### Quoted passage
....

Learning from the Source: Primary Source Trail of Western Migration

Map of an exploring expedition to the Rocky Mountains in the year 1842 and to Oregon & north California in the years 1843-44

Background

The “Corps of Discovery” expedition led by Meriwether Lewis and William Clark in the years 1804-1806 was instrumental in opening up western North America to settlement. After this defining exploration, fur companies further investigated  westward routes. Financed by John J. Astor’s Pacific Fur Company, an 1812 expedition led by Robert Stuart began on the west coast at Fort Aster on the mouth of the Columbia River and forged eastward. A significant portion of the route Stuart traveled eventually became the Oregon Trail.

In 1838 Congress created the United States Corps of Topographical Engineers whose objectives included the discovery, surveying, and mapping of routes west. In 1842 Second Lieutenant John C. Frémont led an expedition from Missouri to the Rocky Mountains. During a second expedition in 1843-44, Frémont continued on to The Dalles, Oregon, then turned south and eventually back east across the Great Basin to return to Missouri. Frémont’s expedition reports were wildly popular. These reports and maps, combined with those of Charles Wilkes detailing the Columbia region from the Pacific Ocean to Walla-Walla, provided practical information about the geology, botany, and climate to migrants following the Oregon Trail west.

According to the U.S. Bureau of Land Management on their Oregon Trail web page: “Between 1841 and 1884, when a network of railroads connected the east coast to the Pacific Northwest, an estimated 300,000 to 500,000 people traveled overland. Some were born along the way, some were buried. Some settled permanently, and some traveled back east. Certainly no one who made the 4–6 month journey was ever the same.”

Enduring understanding

Geography: Movement and migration of people and ideas affects the past, present, and future.

....

### Given information

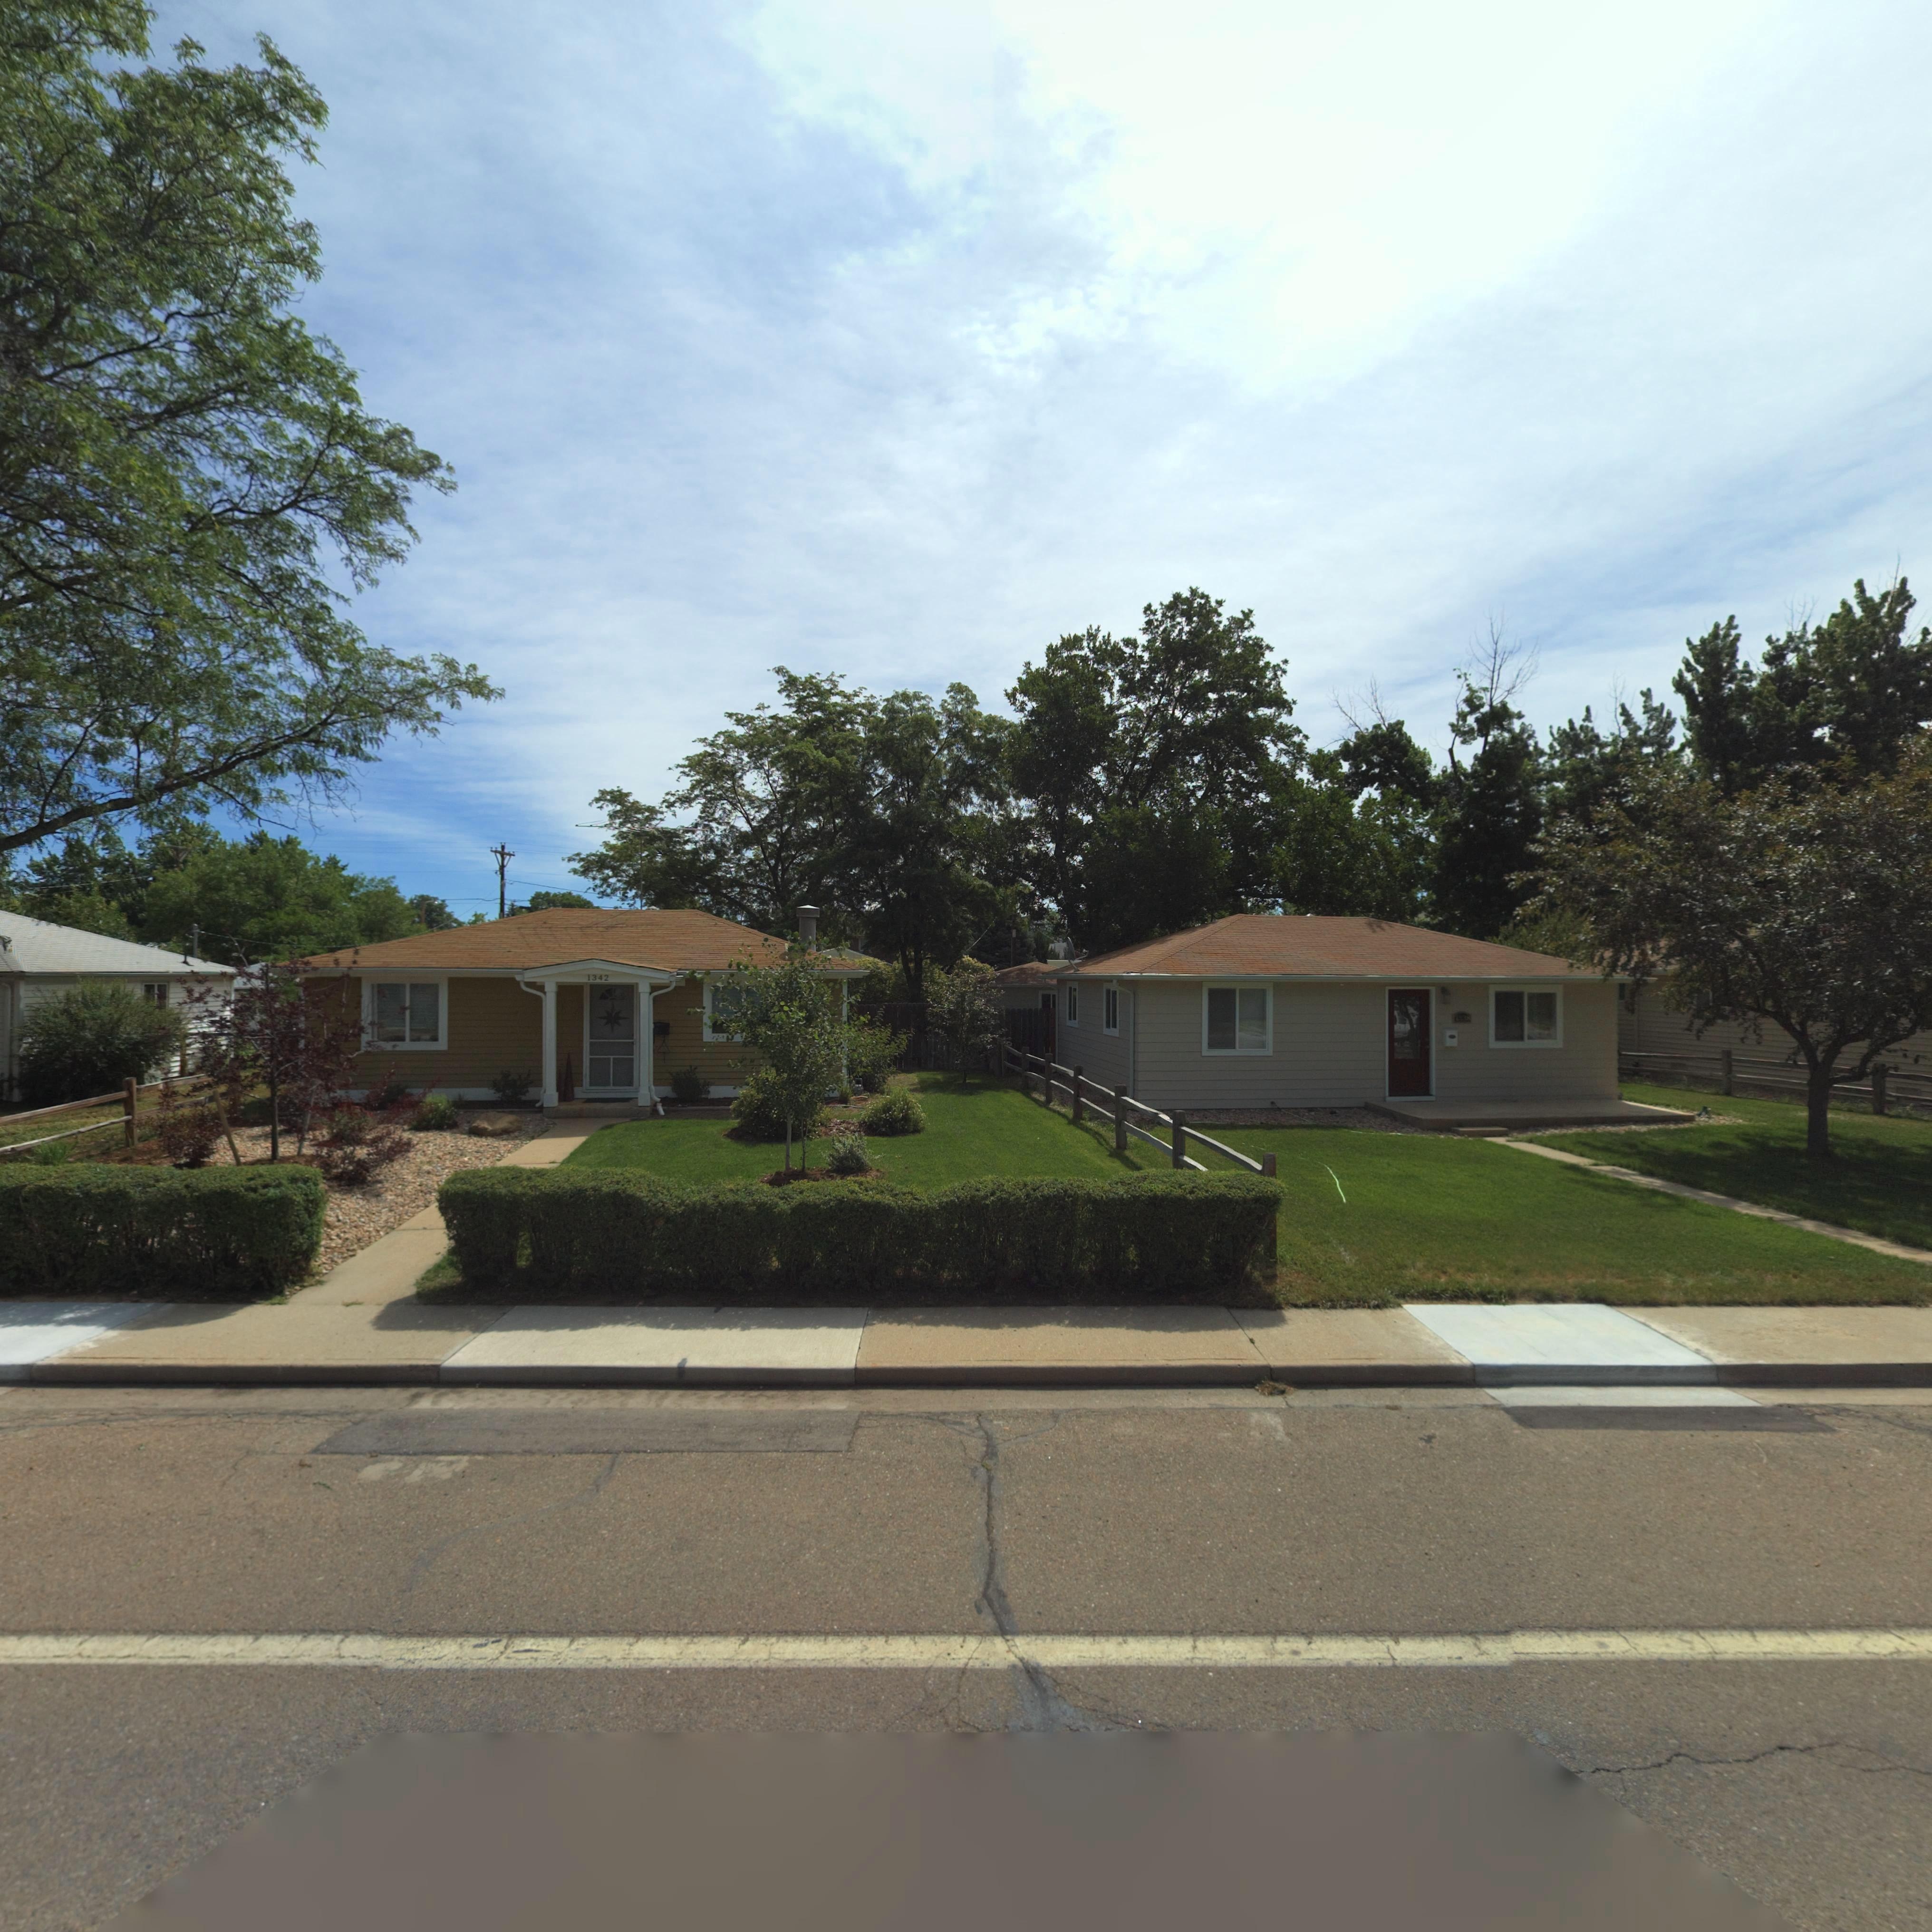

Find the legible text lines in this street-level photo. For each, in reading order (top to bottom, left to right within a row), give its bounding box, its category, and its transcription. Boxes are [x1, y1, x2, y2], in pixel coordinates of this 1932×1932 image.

....

### Set task
Can you pick up the lesson on western migration and the Oregon Trail after its final line and keep writing it?

### Result
Essential question

What are the risks and rewards for people who migrate to new territories?

Lesson prep

1. Review and read all primary sources and background information sources.

2. Prepare primary sources.

Lesson plan

1. Display the map shown at the top of the page and analyze it as a class using the primary source analysis tool. What can you learn just from looking at the map? What more do you learn from the bibliographic record?

2. Divide the students into 7 groups and direct each group to analyze one section of the Topographical map of the road from Missouri to Oregon, commencing at the mouth of the Kansas in the Missouri River and ending at the mouth of the Walla-Wallah in the Columbia using the primary source analysis tool. If possible, print out the map sections and hang on the classroom wall.

3. Allow each group to present their analyses as their sections of the map are displayed for the whole class to see; record the major findings on the board or chart paper as students make their presentations and note student questions raised. If possible, capture findings with a digital camera and post to a class website, blog or shared document. (If students completed the math connections, have them share those findings as well.)

4. In pairs, instruct students to analyze the song sheet To the West! After, ask them to share what they learned about why people would migrate to the west.

  • Music connection

5. Direct student pairs to analyze an excerpt of a personal narrative of traveling along the Oregon Trail. Why did the person make the trek? What did the person or person’s family hope to gain by emigrating to the west? How did the person describe the journey? What characteristics did these trailblazers need to survive the journey? (If you printed out and hung the map sections, have students mark the person’s name next to places on the maps mentioned in the life histories.)

6. Ask students to share their findings and record shared as well as unique experiences and personal characteristics. If possible, capture findings with a digital camera and post to a class website, blog or shared document.

7. Divide students into four groups and assign each group a different article. Give each student in the group of copy of the article and have them read and analyze it together. Ask them to note what they learned about the Oregon Trail and the people who journeyed west and how that information compares with what they learned from the other primary sources.

8. Instruct students to use what they’ve learned from primary sources plus the background information sources below to create a poem, song or short story about journeying west on the Oregon Trail.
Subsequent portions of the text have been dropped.